- ABOUT THIS EXERCISE
Would you please copy every line below that includes the string "more"?

Stored dataset items:
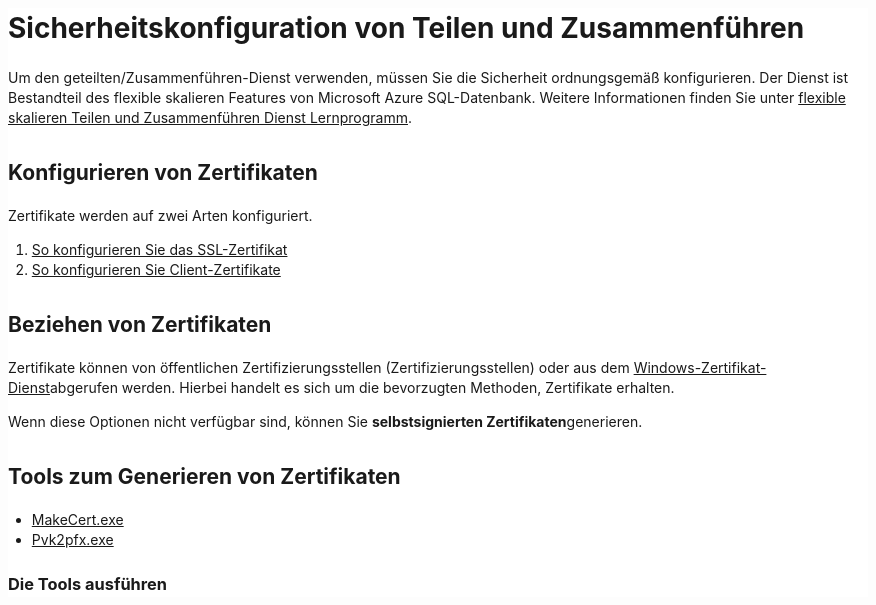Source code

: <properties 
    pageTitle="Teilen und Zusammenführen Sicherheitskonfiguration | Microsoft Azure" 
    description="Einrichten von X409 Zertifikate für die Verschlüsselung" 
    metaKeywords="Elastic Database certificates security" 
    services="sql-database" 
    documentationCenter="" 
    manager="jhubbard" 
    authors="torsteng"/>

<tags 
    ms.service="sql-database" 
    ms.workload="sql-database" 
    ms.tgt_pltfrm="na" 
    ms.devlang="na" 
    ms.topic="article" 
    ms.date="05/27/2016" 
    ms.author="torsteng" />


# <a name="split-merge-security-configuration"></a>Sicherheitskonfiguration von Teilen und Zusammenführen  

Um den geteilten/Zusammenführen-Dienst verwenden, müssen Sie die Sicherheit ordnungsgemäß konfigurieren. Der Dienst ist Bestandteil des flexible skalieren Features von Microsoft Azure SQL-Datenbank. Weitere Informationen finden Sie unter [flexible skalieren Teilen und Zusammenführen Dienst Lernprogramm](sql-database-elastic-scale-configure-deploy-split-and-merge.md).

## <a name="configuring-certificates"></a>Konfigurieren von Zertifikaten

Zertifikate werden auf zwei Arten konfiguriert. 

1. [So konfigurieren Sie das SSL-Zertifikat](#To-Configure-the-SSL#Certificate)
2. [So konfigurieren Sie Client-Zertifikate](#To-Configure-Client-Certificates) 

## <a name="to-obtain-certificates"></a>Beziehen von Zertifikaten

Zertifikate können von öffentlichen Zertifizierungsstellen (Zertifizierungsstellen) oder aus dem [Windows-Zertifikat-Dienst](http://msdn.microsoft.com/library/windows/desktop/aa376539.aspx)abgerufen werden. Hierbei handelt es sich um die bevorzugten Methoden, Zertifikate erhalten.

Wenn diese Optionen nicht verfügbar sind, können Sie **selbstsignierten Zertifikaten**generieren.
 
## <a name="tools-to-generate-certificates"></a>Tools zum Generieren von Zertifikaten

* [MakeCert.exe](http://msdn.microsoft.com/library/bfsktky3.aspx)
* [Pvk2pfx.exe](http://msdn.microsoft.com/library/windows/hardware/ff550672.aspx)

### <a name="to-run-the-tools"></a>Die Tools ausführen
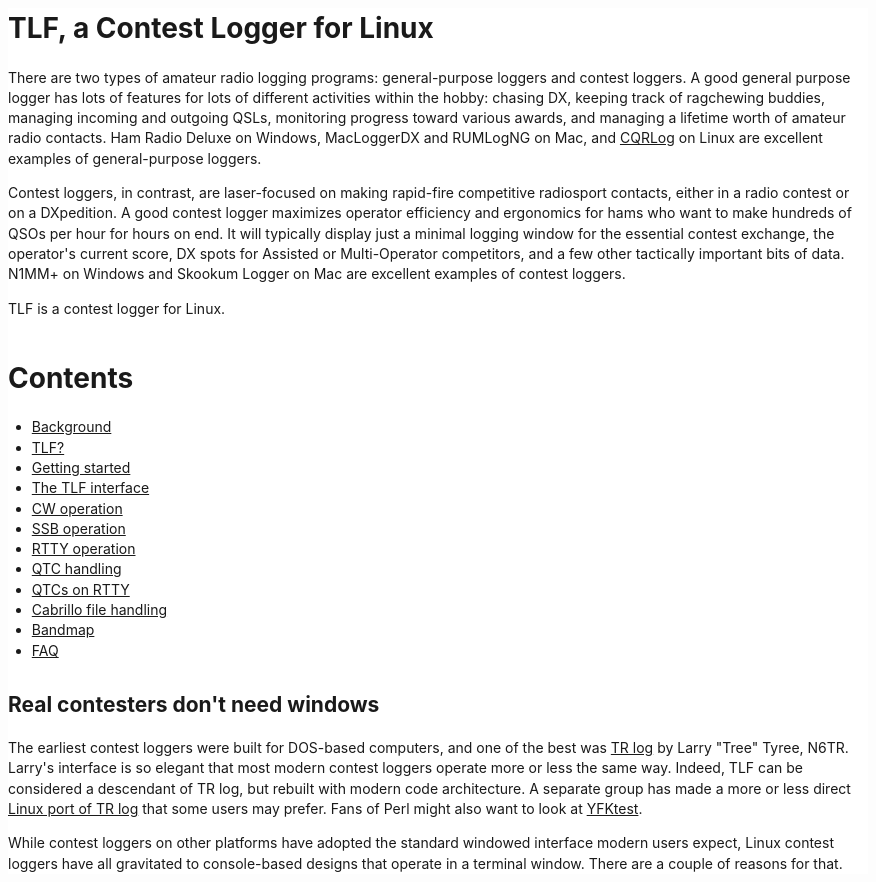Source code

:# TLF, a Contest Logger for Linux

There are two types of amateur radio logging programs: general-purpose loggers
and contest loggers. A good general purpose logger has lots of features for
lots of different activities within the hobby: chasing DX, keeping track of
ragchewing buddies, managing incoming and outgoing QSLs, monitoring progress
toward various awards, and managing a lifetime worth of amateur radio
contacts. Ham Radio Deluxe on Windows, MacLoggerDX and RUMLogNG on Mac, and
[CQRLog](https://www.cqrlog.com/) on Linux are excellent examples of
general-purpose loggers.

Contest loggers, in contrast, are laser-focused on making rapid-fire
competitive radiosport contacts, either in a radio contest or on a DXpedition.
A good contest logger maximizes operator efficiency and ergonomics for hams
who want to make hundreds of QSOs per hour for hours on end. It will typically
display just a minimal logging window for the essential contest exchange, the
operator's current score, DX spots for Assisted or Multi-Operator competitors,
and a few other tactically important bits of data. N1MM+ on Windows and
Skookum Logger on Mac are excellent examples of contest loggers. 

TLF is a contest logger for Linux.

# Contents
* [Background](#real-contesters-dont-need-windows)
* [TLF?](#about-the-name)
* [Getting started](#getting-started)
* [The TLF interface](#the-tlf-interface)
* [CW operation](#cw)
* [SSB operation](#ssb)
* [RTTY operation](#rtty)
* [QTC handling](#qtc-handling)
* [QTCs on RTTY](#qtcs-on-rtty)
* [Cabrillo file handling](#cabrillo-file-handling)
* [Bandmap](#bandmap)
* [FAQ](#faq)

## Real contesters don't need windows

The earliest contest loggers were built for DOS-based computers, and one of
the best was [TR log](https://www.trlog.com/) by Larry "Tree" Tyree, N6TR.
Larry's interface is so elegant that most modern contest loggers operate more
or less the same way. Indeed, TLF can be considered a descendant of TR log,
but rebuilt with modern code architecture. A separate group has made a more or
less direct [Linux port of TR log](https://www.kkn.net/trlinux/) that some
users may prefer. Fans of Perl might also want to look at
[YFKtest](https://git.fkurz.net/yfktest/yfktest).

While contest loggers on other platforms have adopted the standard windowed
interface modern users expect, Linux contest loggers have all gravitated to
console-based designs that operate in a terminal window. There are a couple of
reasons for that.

- ANSWER BOX
Larry's interface is so elegant that most modern contest loggers operate more
but rebuilt with modern code architecture. A separate group has made a more or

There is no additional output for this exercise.